عَنْ أَبِي مَسْعُودٍ – رضي الله عنه – قَالَ: قَالَ رَسُولُ اَللَّهِ – صلى الله عليه وسلم: مَنْ دَلَّ عَلَى خَيْرٍ, فَلَهُ مِثْلُ أَجْرِ فَاعِلِهِ
Dari Abu Mas’ud radhiyallahu anhu berkata, “Rasulullah ﷺ bersabda:
‘Barang siapa menunjukkan suatu kebaikan, maka ia mendapatkan pahala seperti pahala orang yang melakukannya.” [HR. Muslim]
Di antara faidah penting yang didapatkan dari hadis ini adalah:
1. Orang yang membimbing kepada kebaikan, akan mendapatkan pahala seperti pahala orang yang dibimbingnya.
2. Membimbing orang menuju kebaikan adalah bentuk realisasi dari amar makruf dan nahi munkar. Tentunya ini adalah sebuah bentuk partisipasi besar dalam memerbaiki masyarakat.
3. Anjuran kerja sama dalam kebaikan dan takwa, menyebarluaskan adab atau etika serta hukum Islam di antara individu masyarakat. Ini akan merealisasikan kehidupan yang Bahagia, dan penuh petunjuk Ilahi bagi masyarakat.
4. Berdasarkan hadis ini dan dalil lainnya, para ulama Ahli Tahqiq ketika membicarakan masalah mengukur dan menimbang amalan yang paling utama mereka menetapkan, bahwa amalan-amalan yang manfaatnya bisa dirasakan orang lain (a’mal muta’addiyah) lebih utama daripada amalan yang manfaatnya hanya untuk pelaku (a’mal qashirah) saja.
Contoh: Memberi pelayanan kepada kaum fakir, mengajarkan ilmu, menyibukkan diri dengan menyusun sebuah karya yang bermanfaat, memerhatikan kepentingan dan kemaslahatan serta memenuhi kebutuhan mereka, juga membantu mereka, baik dengan harta, dengan kedudukan, ataupun dengan memberikan mediasi untuk kebaikan mereka.
Semua ini lebih utama, karena amalan yang manfaatnya dirasakan orang lain akan mewujudkan manfaat yang merata, dan memberikan pahala secara terus-menerus.

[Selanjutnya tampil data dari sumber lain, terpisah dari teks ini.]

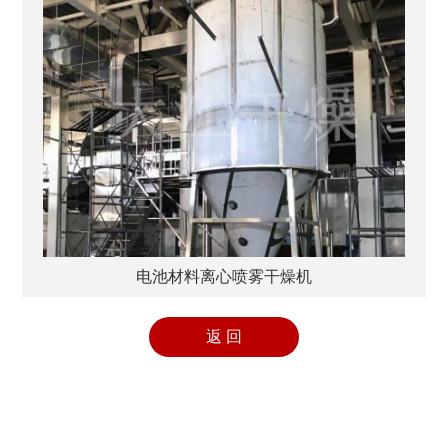
电池材料离心喷雾干燥机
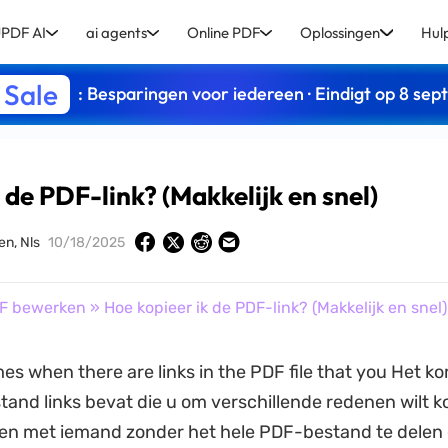
PDF AI
ai agents
Online PDF
Oplossingen
Hul
 Sale
: Besparingen voor iedereen · Eindigt op 8 se
 de PDF-link? (Makkelijk en snel)
en, Nls
10/18/2025
F bewerken
» Hoe kopieer ik de PDF-link? (Makkelijk en snel)
mes when there are links in the PDF file that you Het k
and links bevat die u om verschillende redenen wilt k
len met iemand zonder het hele PDF-bestand te delen 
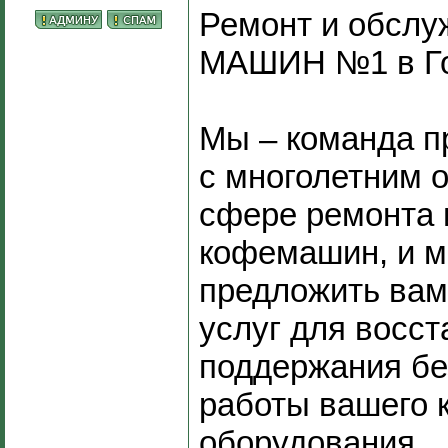
Ремонт и обсл
МАШИН №1 в Г
Мы – команда 
с многолетним 
сфере ремонта 
кофемашин, и 
предложить вам
услуг для восст
поддержания бе
работы вашего 
оборудования.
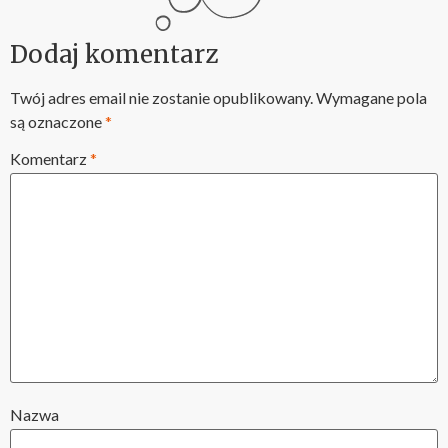
Dodaj komentarz
Twój adres email nie zostanie opublikowany.
Wymagane pola
są oznaczone
*
Komentarz
*
Nazwa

Orang yang memberikan suatu kemanfaatan tidak akan terputus amal perbuatannya, selama kemanfaatan tersebut dinisbatkan kepadanya. Ini adalah tugas dari para nabi dan rasul, serta dai yang menyerukan agama ini dengan ikhlas yang meneladani mereka. [Madarij as-Salikin, 1/87]

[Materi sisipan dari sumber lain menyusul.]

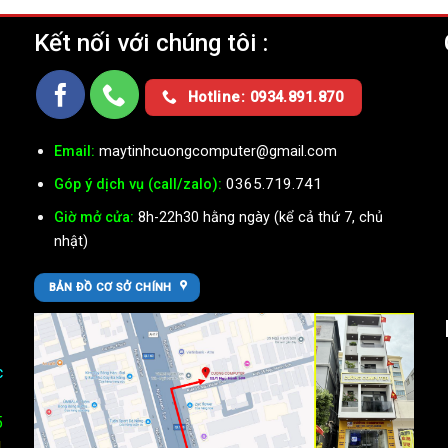
Kết nối với chúng tôi :
Ụ
Hotline: 0934.891.870
Email:
maytinhcuongcomputer@gmail.com
0365.719.741
Góp ý dịch vụ (call/zalo):
Giờ mở cửa:
8h-22h30 hằng ngày (kể cả thứ 7, chủ
nhật)
BẢN ĐỒ CƠ SỞ CHÍNH
c
5
U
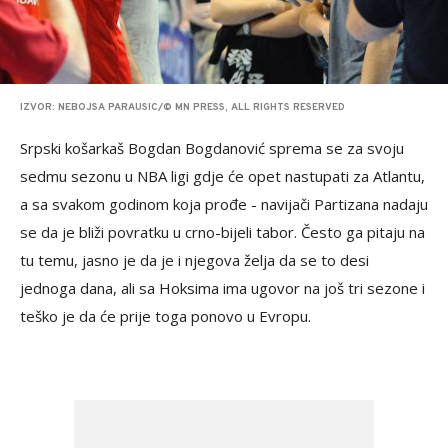
IZVOR: NEBOJSA PARAUSIC/© MN PRESS, ALL RIGHTS RESERVED
Srpski košarkaš Bogdan Bogdanović sprema se za svoju
sedmu sezonu u NBA ligi gdje će opet nastupati za Atlantu,
a sa svakom godinom koja prođe - navijači Partizana nadaju
se da je bliži povratku u crno-bijeli tabor. Često ga pitaju na
tu temu, jasno je da je i njegova želja da se to desi
jednoga dana, ali sa Hoksima ima ugovor na još tri sezone i
teško je da će prije toga ponovo u Evropu.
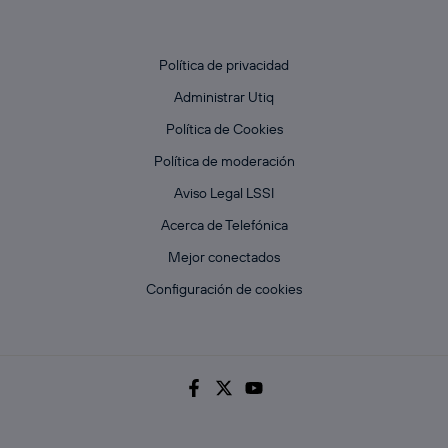
Política de privacidad
Administrar Utiq
Política de Cookies
Política de moderación
Aviso Legal LSSI
Acerca de Telefónica
Mejor conectados
Configuración de cookies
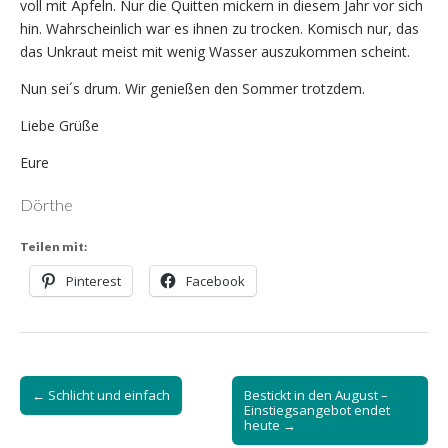
voll mit Äpfeln. Nur die Quitten mickern in diesem Jahr vor sich
hin. Wahrscheinlich war es ihnen zu trocken. Komisch nur, das
das Unkraut meist mit wenig Wasser auszukommen scheint.
Nun sei´s drum. Wir genießen den Sommer trotzdem.
Liebe Grüße
Eure
Dörthe
Teilen mit:
Pinterest
Facebook
Post
← Schlicht und einfach
Bestickt in den August –
navigation
Einstiegsangebot endet
heute →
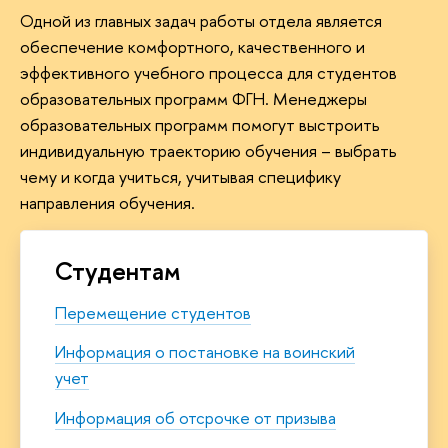
Одной из главных задач работы отдела является
обеспечение комфортного, качественного и
эффективного учебного процесса для студентов
образовательных программ ФГН. Менеджеры
образовательных программ помогут выстроить
индивидуальную траекторию обучения – выбрать
чему и когда учиться, учитывая специфику
направления обучения.
Студентам
Перемещение студентов
Информация о постановке на воинский
учет
Информация об отсрочке от призыва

5. Sudah sepantasnya bagi setiap Muslim, terutama para penuntut ilmu untuk giat dan bersemangat dalam menunjukkan kebaikan, dan menyeru manusia kepada perkara yang bermanfaat bagi mereka di dunia dan Akhirat.
6. Hendaknya seorang Muslim tidak meremehkan apa yang ada pada dirinya, atau merasa pesimis untuk bisa mewujudkan kebaikan dan keistiqamahan pada audien (obyek dakwah)nya. Hendaknya ia memberi bimbingan kepada mereka sesuai kadar ilmu yang dimiliki. Sedangkan hidayah taufik, itu ada di tangan-Nya ﷻ. sehingga dengan itu ia bisa meraih pahala besar. Tugas ini menjadi semakin ditekankan pada diri seorang guru, imam masjid, dan yang semacamnya, yang mengemban amanah untuk menyampaikan risalah Allah ﷻ kepada umat secara umum, terutama para pemuda dan remaja. Rasulullah ﷺ sendiri telah bersabda:
“Demi Allah, bila Allah memberi petunjuk kepada satu orang melalui tanganmu, itu lebih baik bagimu daripada engkau mempunyai unta merah.” [HR. al-Bukhari, no. 3009, dan Muslim, no. 2406 dari hadis Sahl bin Sa’ad as-Sa’idi radhiyallahu anhu]
7. Perlu diperhatikan, bahwa ketika menekankan pentingnya amalan yang manfaatnya dirasakan orang lain, tidak berarti melupakan atau menyepelekan amalan yang sifatnya individualis yang manfaatnya kembali pada diri sendiri. Pemahaman seperti ini akan berakibat pada ketimpangan pemahaman dan amalan bagi sebagian pentuntut ilmu. Sehingga ia menyepelekan amalan ibadah yang sifatnya khusus, atau tidak memerhatikan hal-hal terkait istri dan anak-anaknya, dengan dalih ia sibuk berdakwah dan mengajarkan ilmu pada orang lain.